| EXCERPT PROVIDED |
It gets possibly registered alongside the Zbc-based variant, with a higher
priority so that the crypto subsystem will be able to select the most
performant variant, but the algorithm itself will still be part of the
crypto selftests that run during registration.
Co-developed-by: Christoph Müllner <christoph.muellner@...ll.eu>
Signed-off-by: Christoph Müllner <christoph.muellner@...ll.eu>
Signed-off-by: Heiko Stuebner <heiko.stuebner@...ll.eu>
---
arch/riscv/crypto/Kconfig | 3 +-
arch/riscv/crypto/Makefile | 8 +-
arch/riscv/crypto/ghash-riscv64-glue.c | 150 ++++++++
arch/riscv/crypto/ghash-riscv64-zvbb-zvbc.pl | 380 +++++++++++++++++++
4 files changed, 539 insertions(+), 2 deletions(-)
create mode 100644 arch/riscv/crypto/ghash-riscv64-zvbb-zvbc.pl
diff --git a/arch/riscv/crypto/Kconfig b/arch/riscv/crypto/Kconfig
index cd2237923e68..41b8fdfe1d92 100644
--- a/arch/riscv/crypto/Kconfig
+++ b/arch/riscv/crypto/Kconfig
@@ -4,7 +4,7 @@ menu "Accelerated Cryptographic Algorithms for CPU (riscv)"
config CRYPTO_GHASH_RISCV64
tristate "Hash functions: GHASH"

| THE TASKS |
(a) List every file path in the change summary of the patch excerpt.
(b) Rewrite the patch excerpt starting with "It gets possibly" and going on through "run during registration.", swapping "priority" for "precedence".

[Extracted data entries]
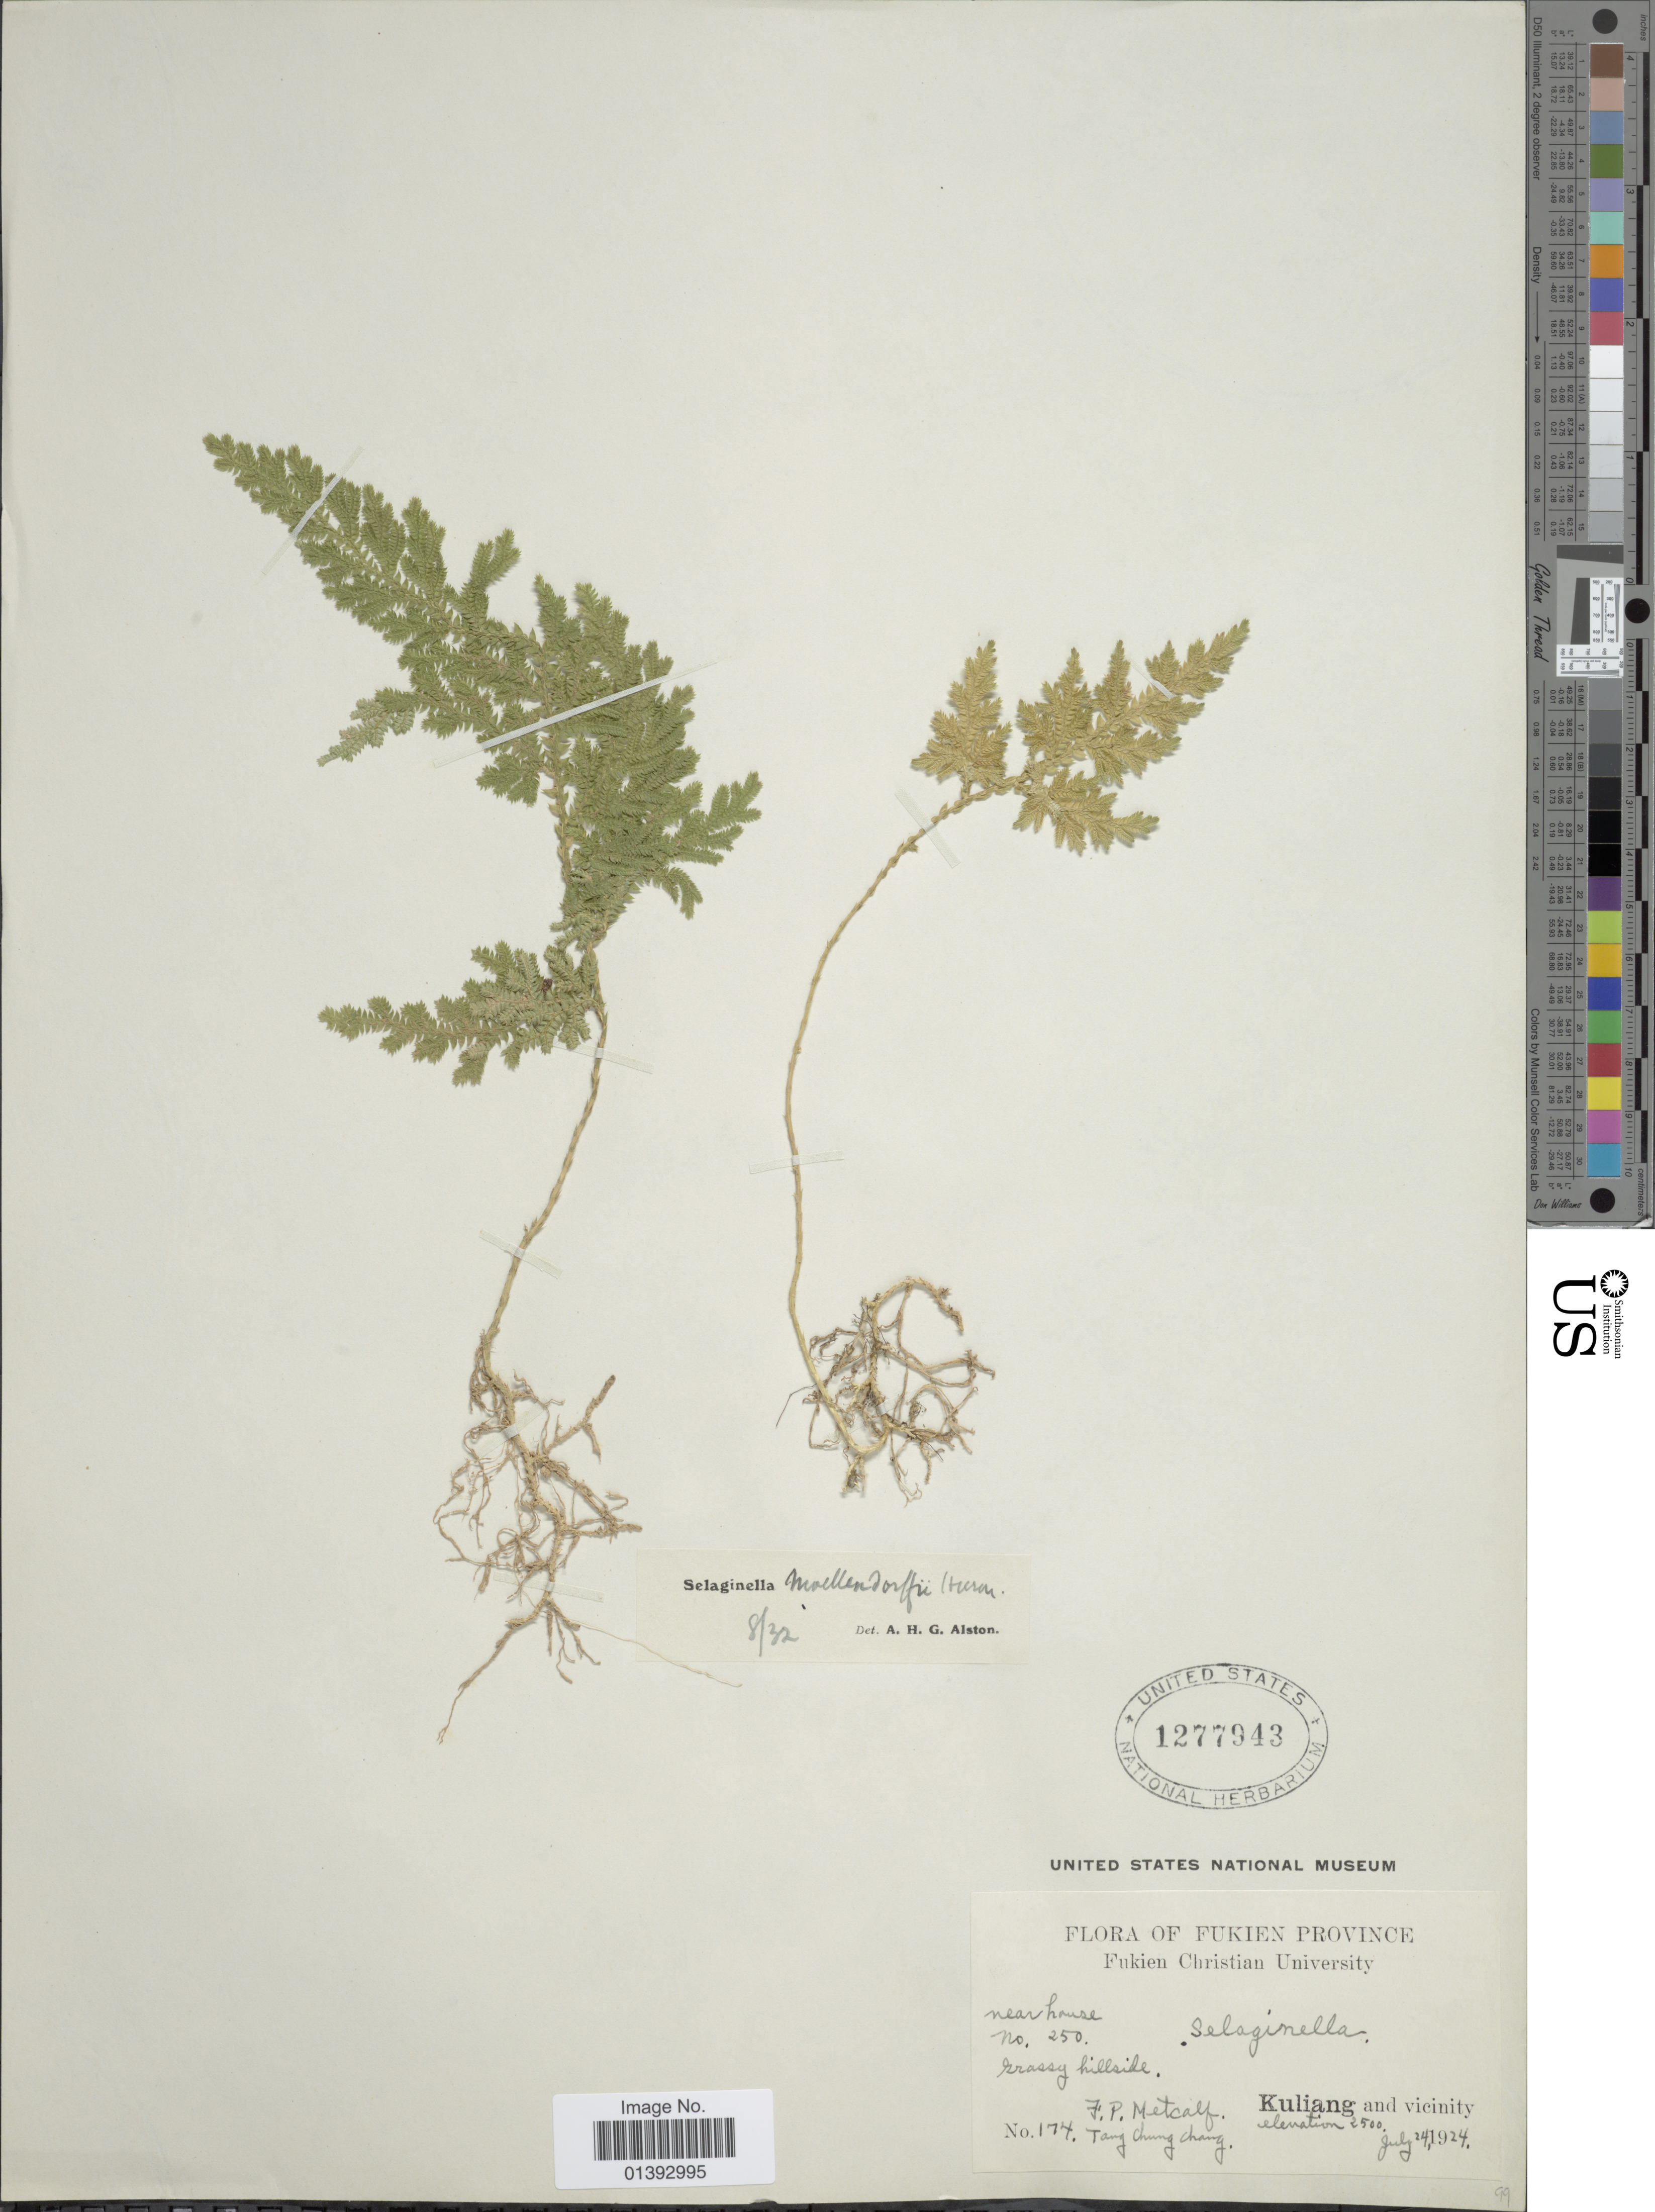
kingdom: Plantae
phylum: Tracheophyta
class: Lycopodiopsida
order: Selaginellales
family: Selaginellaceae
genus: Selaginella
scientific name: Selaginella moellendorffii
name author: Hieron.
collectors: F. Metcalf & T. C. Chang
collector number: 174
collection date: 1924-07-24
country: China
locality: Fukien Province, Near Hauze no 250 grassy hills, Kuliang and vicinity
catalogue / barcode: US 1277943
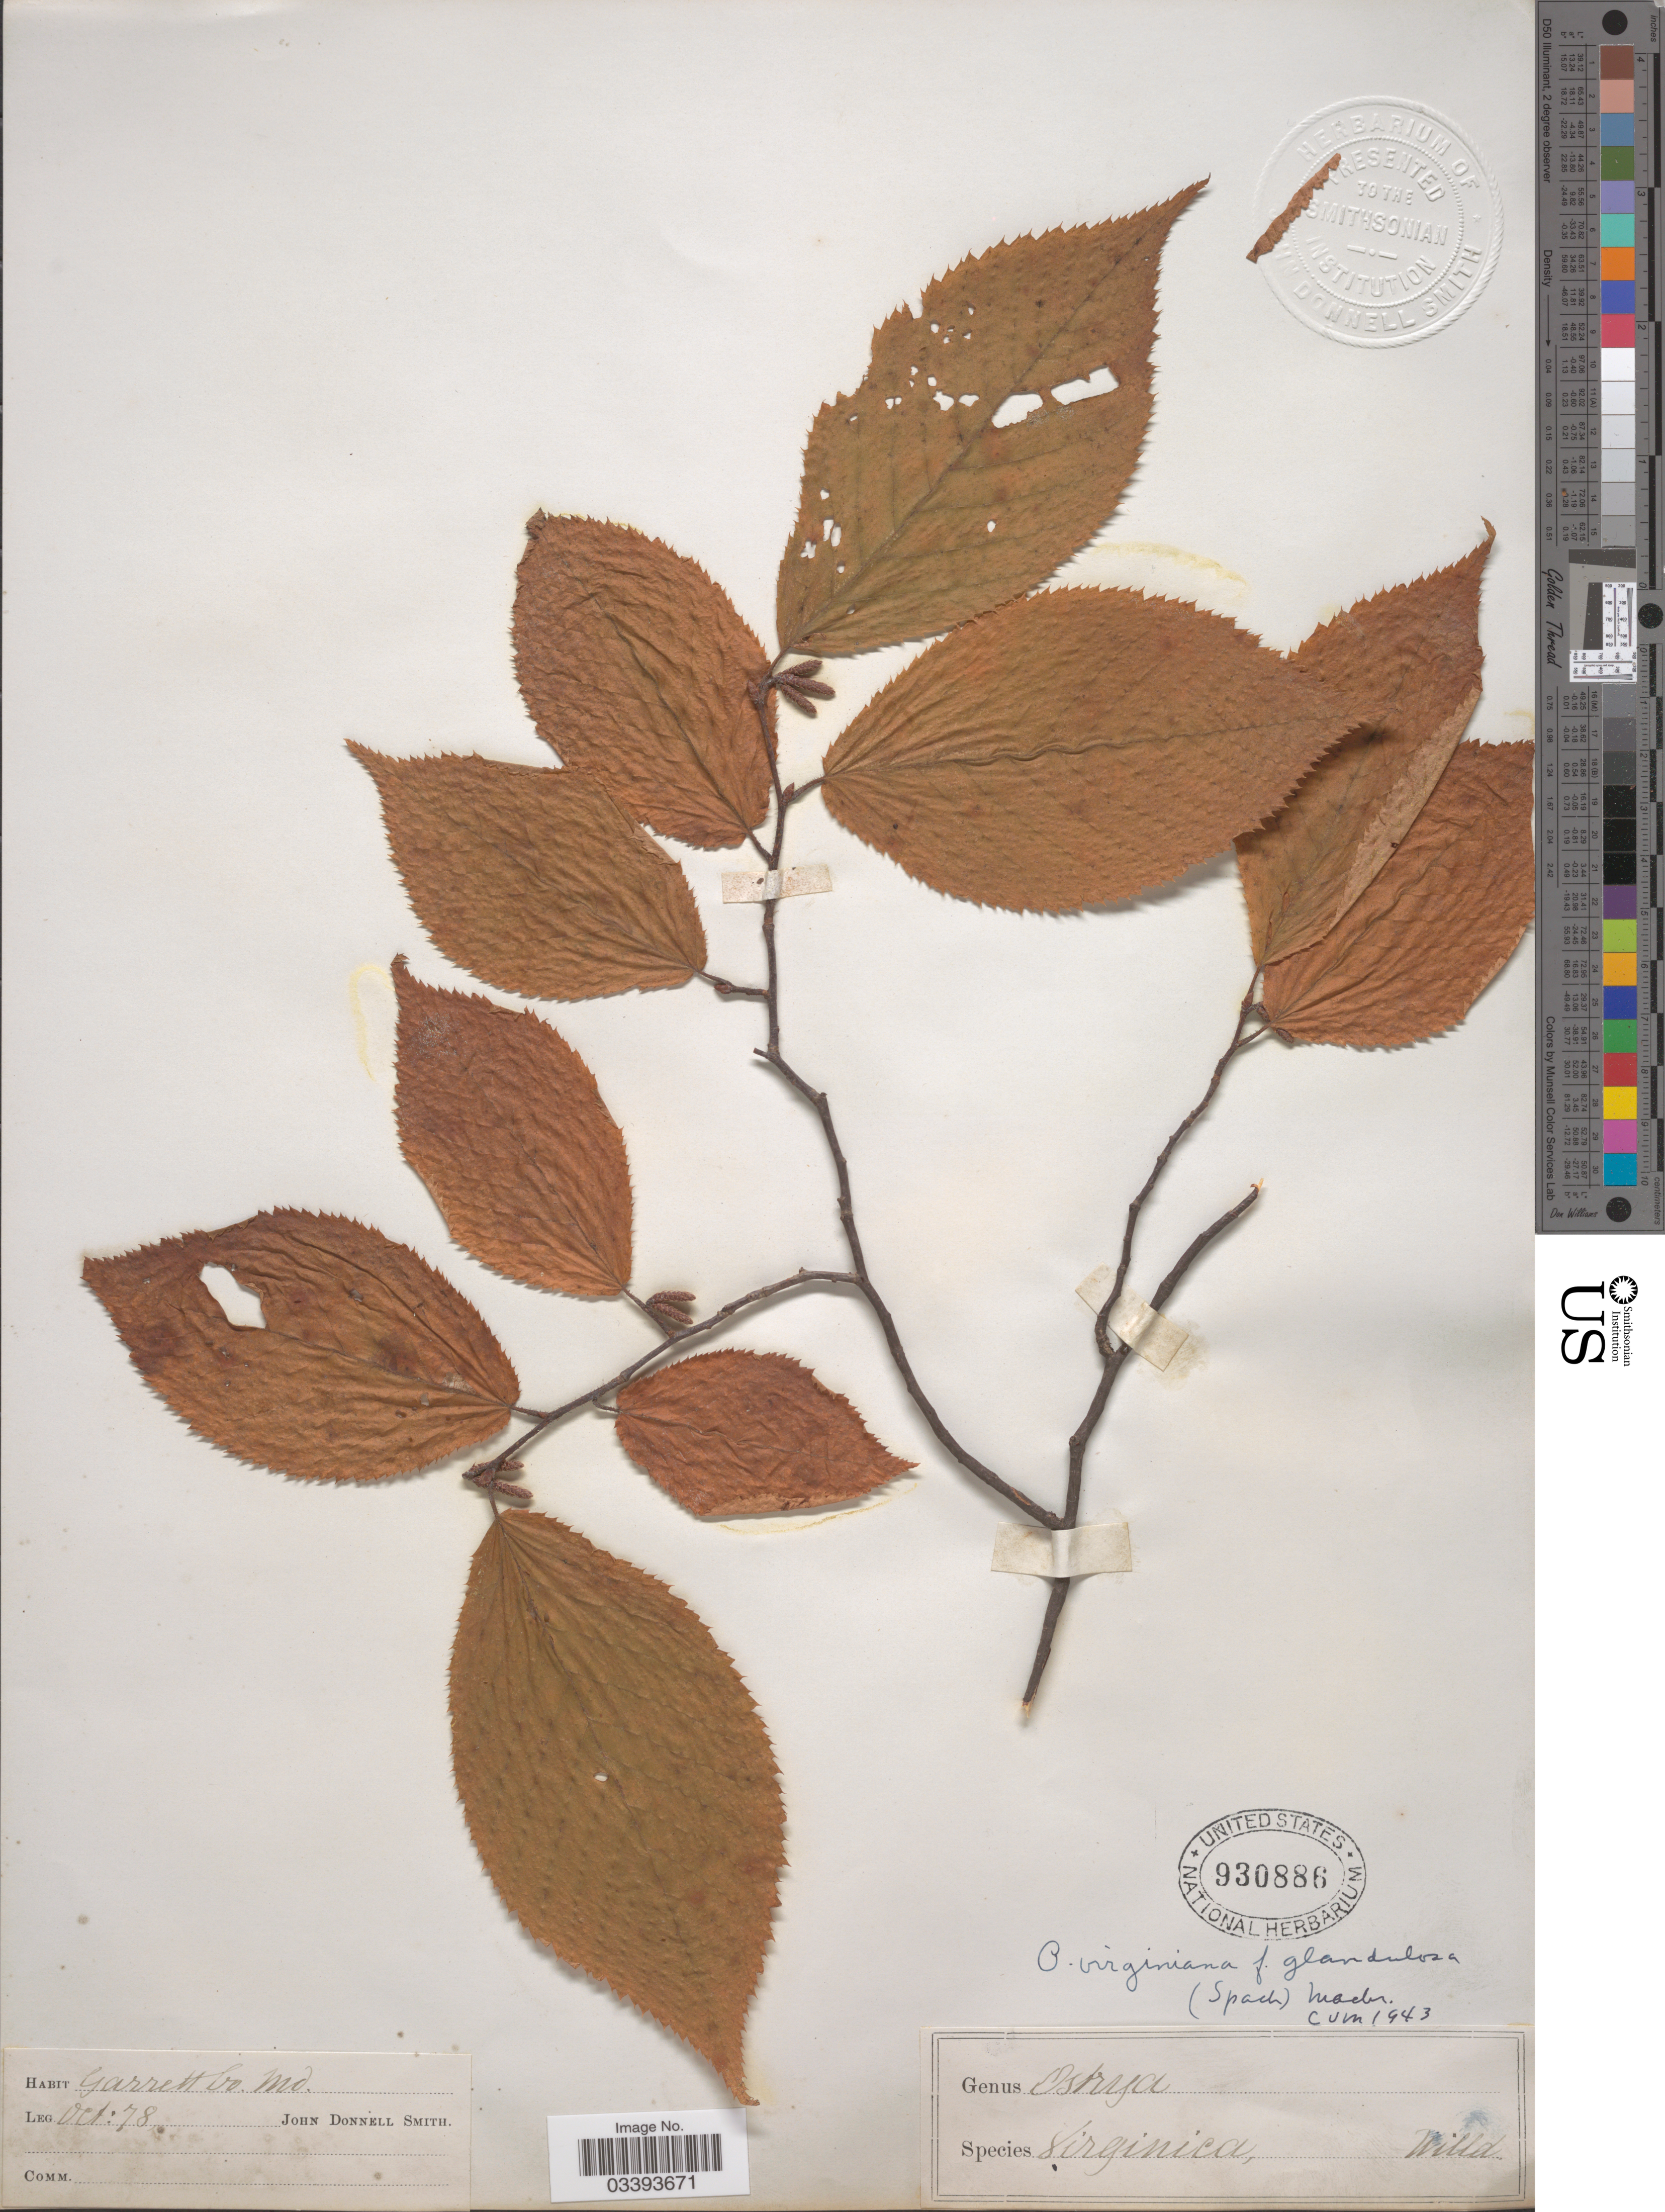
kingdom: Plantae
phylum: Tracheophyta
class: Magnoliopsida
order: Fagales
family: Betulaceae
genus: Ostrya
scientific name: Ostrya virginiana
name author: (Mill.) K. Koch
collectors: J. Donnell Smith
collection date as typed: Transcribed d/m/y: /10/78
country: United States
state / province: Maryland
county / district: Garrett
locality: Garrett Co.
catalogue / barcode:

| RESPONSES TO THE EXERCISE |
(a)
arch/riscv/crypto/Kconfig
arch/riscv/crypto/Makefile
arch/riscv/crypto/ghash-riscv64-glue.c
arch/riscv/crypto/ghash-riscv64-zvbb-zvbc.pl

(b)
It gets possibly registered alongside the Zbc-based variant, with a higher
precedence so that the crypto subsystem will be able to select the most
performant variant, but the algorithm itself will still be part of the
crypto selftests that run during registration.